The parsing was the only challenge. Goodreads has two different RSS item formats. The standard shelf feed uses custom namespace fields (`book_id`, `book_title`, `author_name`). The updates feed buries the data in HTML descriptions with CSS classes like `bookTitle` and `authorName`. I wrote the parser to handle both. The updates feed parser uses Python's `HTMLParser` from the standard library to pull structured fields out of description blobs. Not elegant, but solid.

Idempotency

Cron jobs fail. Network blips, Ghost doing maintenance, whatever. If the job runs twice, duplicate posts are a bad look.

Internal tags solve this. Before creating a post, the job asks Ghost: "any posts with tag `hash-goodreads-book-{id}`?" If yes, skip. The tag is internal so it doesn't show up in the blog's tag cloud. It's purely operational plumbing.

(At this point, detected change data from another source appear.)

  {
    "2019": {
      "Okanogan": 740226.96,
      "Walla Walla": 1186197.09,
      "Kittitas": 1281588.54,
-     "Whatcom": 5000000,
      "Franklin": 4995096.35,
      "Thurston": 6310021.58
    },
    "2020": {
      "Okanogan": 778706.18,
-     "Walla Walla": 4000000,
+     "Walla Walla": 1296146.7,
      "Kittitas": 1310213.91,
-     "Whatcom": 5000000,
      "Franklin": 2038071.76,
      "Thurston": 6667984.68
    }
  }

Dry-run mode is the other safety net. `goodreads-to-ghost --dry-run` prints exactly what it would publish without touching Ghost. I test every change this way before letting cron run unattended.

Zero runtime dependencies

I'm stubborn about dependencies on small tools. Every library is a future maintenance headache. This project has none. No `requests`, no `httpx`, no Ghost SDK. All stdlib: `urllib` for HTTP, `xml.etree.ElementTree` for RSS, `hmac` and `hashlib` for Ghost's JWT-based Admin API auth, `html.parser` for the Goodreads updates feed.

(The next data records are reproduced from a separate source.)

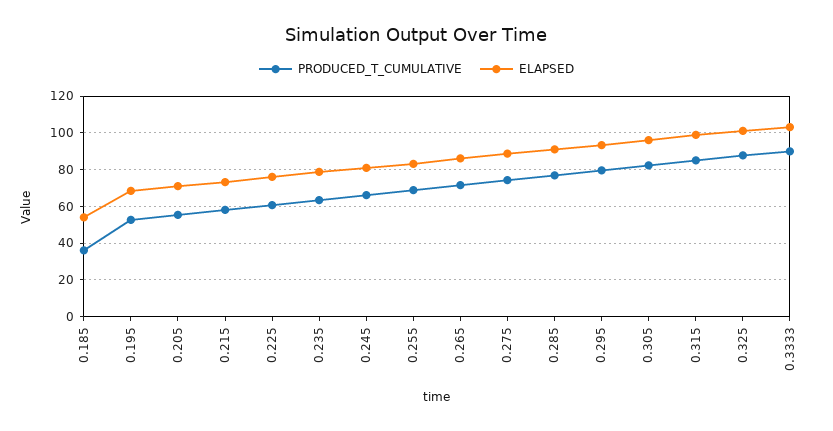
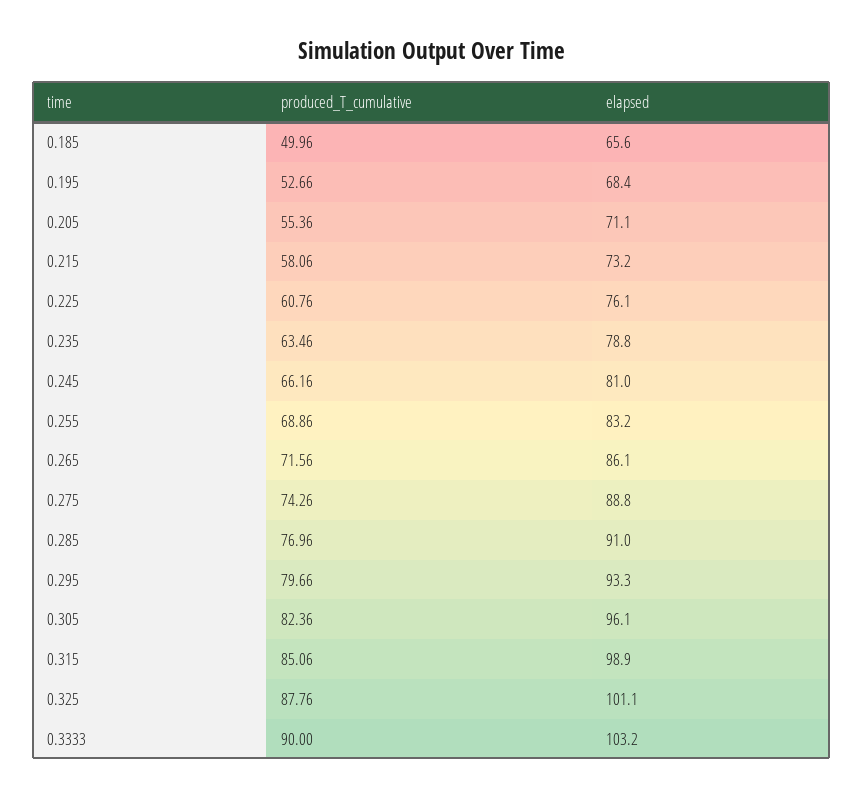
  {
    "PRODUCED_T_CUMULATIVE": {
-     "0.185": 35,
+     "0.185": 49.96,
      "0.195": 52.66,
      "0.205": 55.36,
      "0.215": 58.06,
      "0.225": 60.76,
      "0.235": 63.46,
      "0.245": 66.16,
      "0.255": 68.86,
      "0.265": 71.56,
      "0.275": 74.26,
      "0.285": 76.96,
      "0.295": 79.66,
      "0.305": 82.36,
      "0.315": 85.06,
      "0.325": 87.76,
      "0.3333": 90
    },
    "ELAPSED": {
-     "0.185": 55,
+     "0.185": 65.6,
      "0.195": 68.4,
      "0.205": 71.1,
      "0.215": 73.2,
      "0.225": 76.1,
      "0.235": 78.8,
      "0.245": 81,
      "0.255": 83.2,
      "0.265": 86.1,
      "0.275": 88.8,
      "0.285": 91,
      "0.295": 93.3,
      "0.305": 96.1,
      "0.315": 98.9,
      "0.325": 101.1,
      "0.3333": 103.2
    }
  }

The Ghost Admin API auth was the most satisfying piece. Split the API key into key ID and hex secret, build a JWT with HMAC-SHA256, and send it as a bearer token. About 15 lines of code.

The rebuild pipeline

My blog is a static Astro site on Cloudflare Pages. When Ghost gets a new post, the site needs to be rebuilt to pick it up.

The webhook forwarder bridges that gap. It's a tiny HTTP server on my home server behind Tailscale. Ghost sends `post.published` webhooks to it. The forwarder calls GitHub's `repository_dispatch` API, GitHub Actions runs `npm run build`, and Cloudflare gets the new static files.

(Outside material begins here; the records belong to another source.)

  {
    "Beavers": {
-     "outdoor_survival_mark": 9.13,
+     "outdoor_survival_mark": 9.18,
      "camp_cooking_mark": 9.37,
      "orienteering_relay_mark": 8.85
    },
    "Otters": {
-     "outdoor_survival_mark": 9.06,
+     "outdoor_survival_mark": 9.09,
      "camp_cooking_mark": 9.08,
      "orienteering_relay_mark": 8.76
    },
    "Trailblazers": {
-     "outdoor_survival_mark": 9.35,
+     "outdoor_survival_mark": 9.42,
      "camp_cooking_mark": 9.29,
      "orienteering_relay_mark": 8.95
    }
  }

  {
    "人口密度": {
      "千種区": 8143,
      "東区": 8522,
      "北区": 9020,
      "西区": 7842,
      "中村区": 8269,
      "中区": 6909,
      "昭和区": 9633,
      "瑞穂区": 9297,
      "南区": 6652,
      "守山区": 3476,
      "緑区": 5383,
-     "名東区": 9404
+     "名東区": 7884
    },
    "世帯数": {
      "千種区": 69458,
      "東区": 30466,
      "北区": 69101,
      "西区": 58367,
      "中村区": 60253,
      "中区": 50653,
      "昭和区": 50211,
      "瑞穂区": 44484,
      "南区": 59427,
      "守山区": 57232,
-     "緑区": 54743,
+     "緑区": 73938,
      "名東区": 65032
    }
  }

It's intentionally bare. Parses the JSON, logs the post title, and fires the dispatch. No queue, no retries, no state. If it fails, it fails. The next webhook catches whatever was missed.

Is this overengineered?

Yeah, probably. I could paste my Goodreads reviews into the Ghost admin manually. 30 seconds per book. But I'd forget. I'd skip weeks. And the point of having a personal blog is that it reflects what I'm actually reading, not what I remembered to post about.

The automation removes the friction completely. Finish a book, rate it on Goodreads, write a review if I have thoughts. It appears on the blog the next morning. I don't think about it.